ABSTRACT The new disease COVID-19 pandemic has completely modified our lifestyle, changing our personal habits and daily activities and strongly our professional activity. Following World Health Organization (WHO) and health care authorities around the World recommendations, all elective surgeries from benign diagnose procedures must be postponed and imperatively continue working on emergent and oncological urgent pathologies. Surgical elective treatment of benign prostatic hyperplasia (BPH) is not considered as a priority. During BPH endoscopic surgeries, urine and blood are mixed with the irrigation liquid implying a risk of viral presence. Furthermore, a steam and smoke bubble is being accumulated inside the bladder implying the risk of splashing and aerosols. The risks of other viral infections have been identified during endourological procedures and they are related to splashing events. Several studies observed 33-100% of splashing on goggles. All BPH endoscopic procedures must be postponed. In case of complete urinary obstruction, this event can be adequately treated by urethral or suprapubic catheter under local anesthesia. As soon as local COVID-19 prevalence decreases, endourological procedures could be restarted. As protocols are being validating around the World to redeem elective surgeries, a symptomatic obstructed patient could be operated knowing his COVID-19 status with a molecular PCR, a cleaned epidemiological interview with a normal preoperative protocol.
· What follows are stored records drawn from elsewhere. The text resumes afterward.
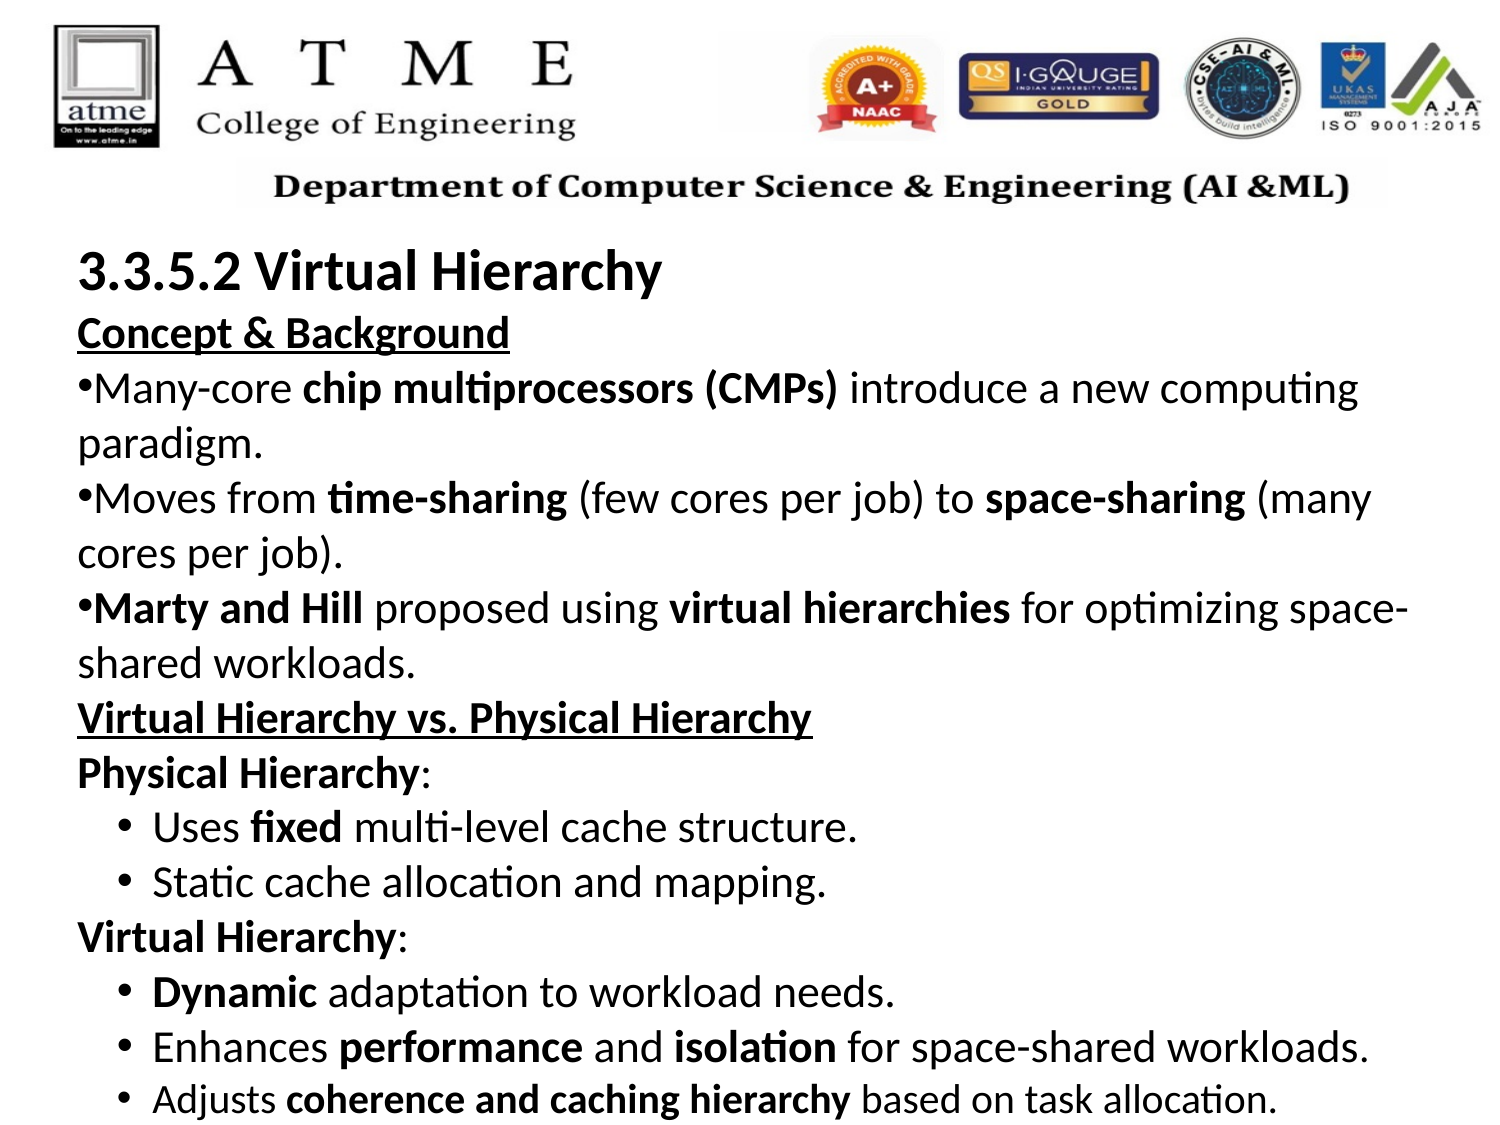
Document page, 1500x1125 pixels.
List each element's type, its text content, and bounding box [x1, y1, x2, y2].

text_box 3.3.5.2 Virtual Hierarchy Concept & Background Many-core chip multiprocessors (CMPs) introduce a new computing paradigm. Moves from time-sharing (few cores per job) to space-sharing (many cores per job). Marty and Hill proposed using virtual hierarchies for optimizing space-shared workloads. Virtual Hierarchy vs. Physical Hierarchy Physical Hierarchy: Uses fixed multi-level cache structure. Static cache allocation and mapping. Virtual Hierarchy: Dynamic adaptation to workload needs. Enhances performance and isolation for space-shared workloads. Adjusts coherence and caching hierarchy based on task allocation. [62, 234, 1463, 1125]
picture [24, 0, 1500, 226]
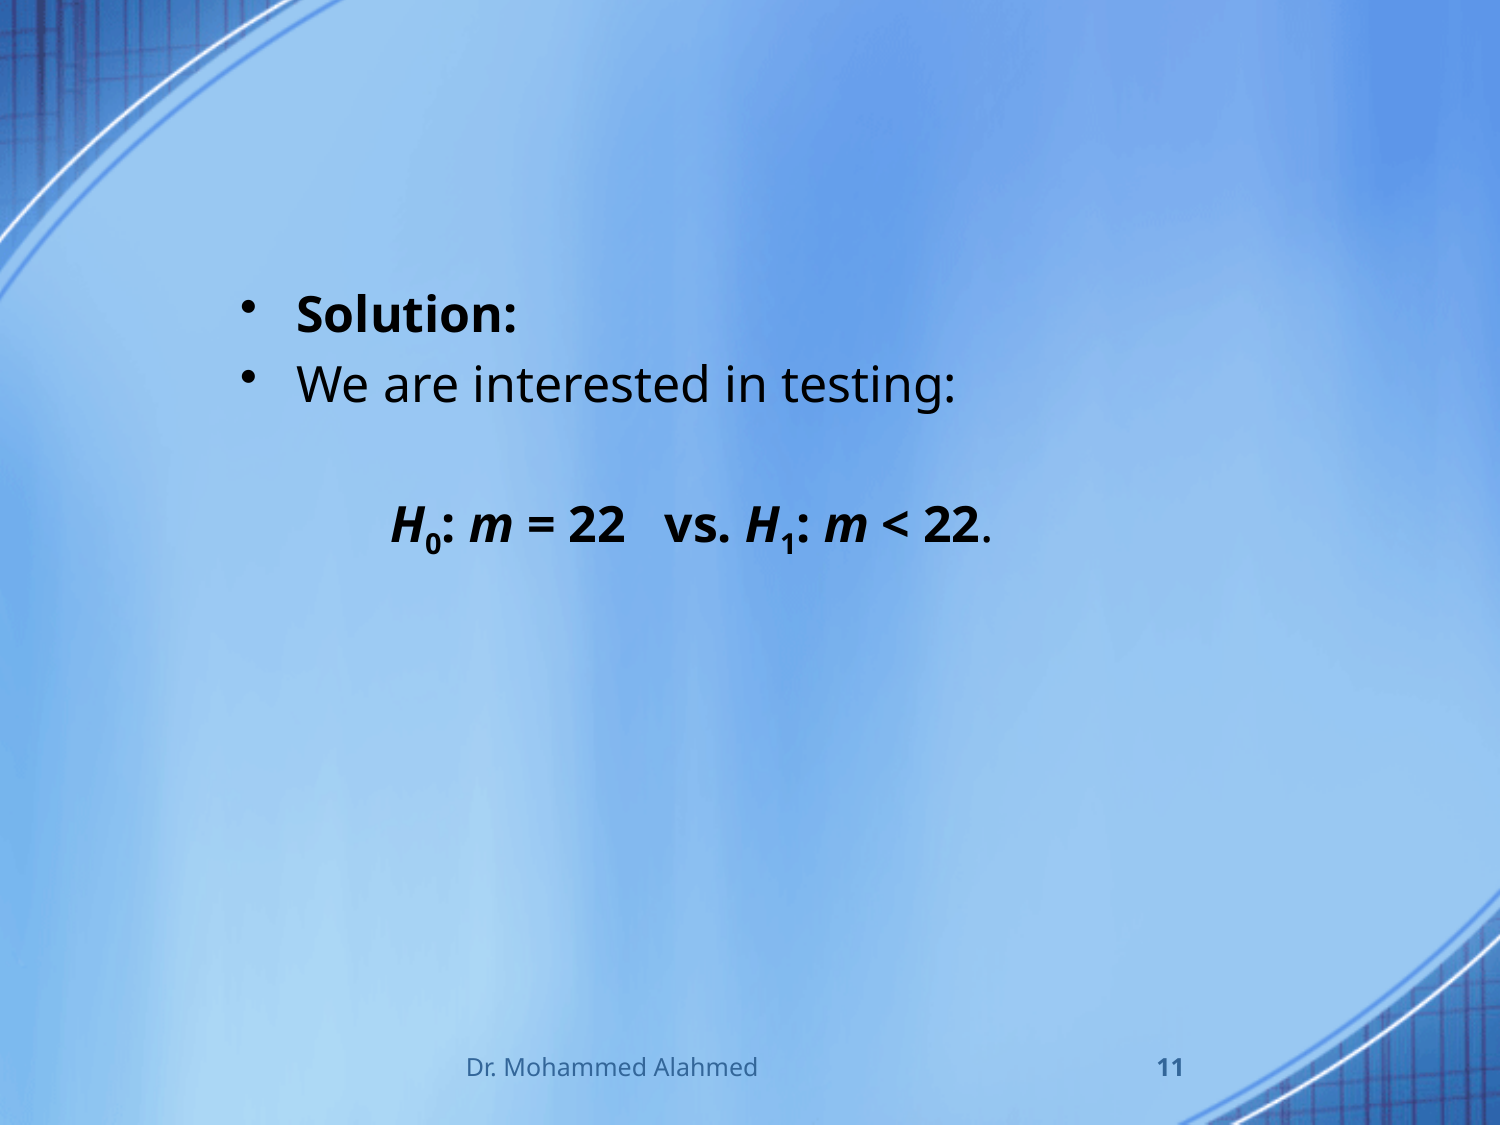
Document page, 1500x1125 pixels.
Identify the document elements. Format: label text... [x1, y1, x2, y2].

If patient is COVID-19+, surgery must be delayed until complete recovery, because mortality could increase as Lei from Wuhan describes. Informed consent must include risks of complications related to COVID-19 disease. Surgery must be performed by an experienced surgeon in order to avoid increase of operating time and risks of complications. Surgical approach of BPH must be considered depending on availability of disposable material, infrastructure, and the epidemiological COVID-19 status of your area. The main aim is patients and healthcare staff safety.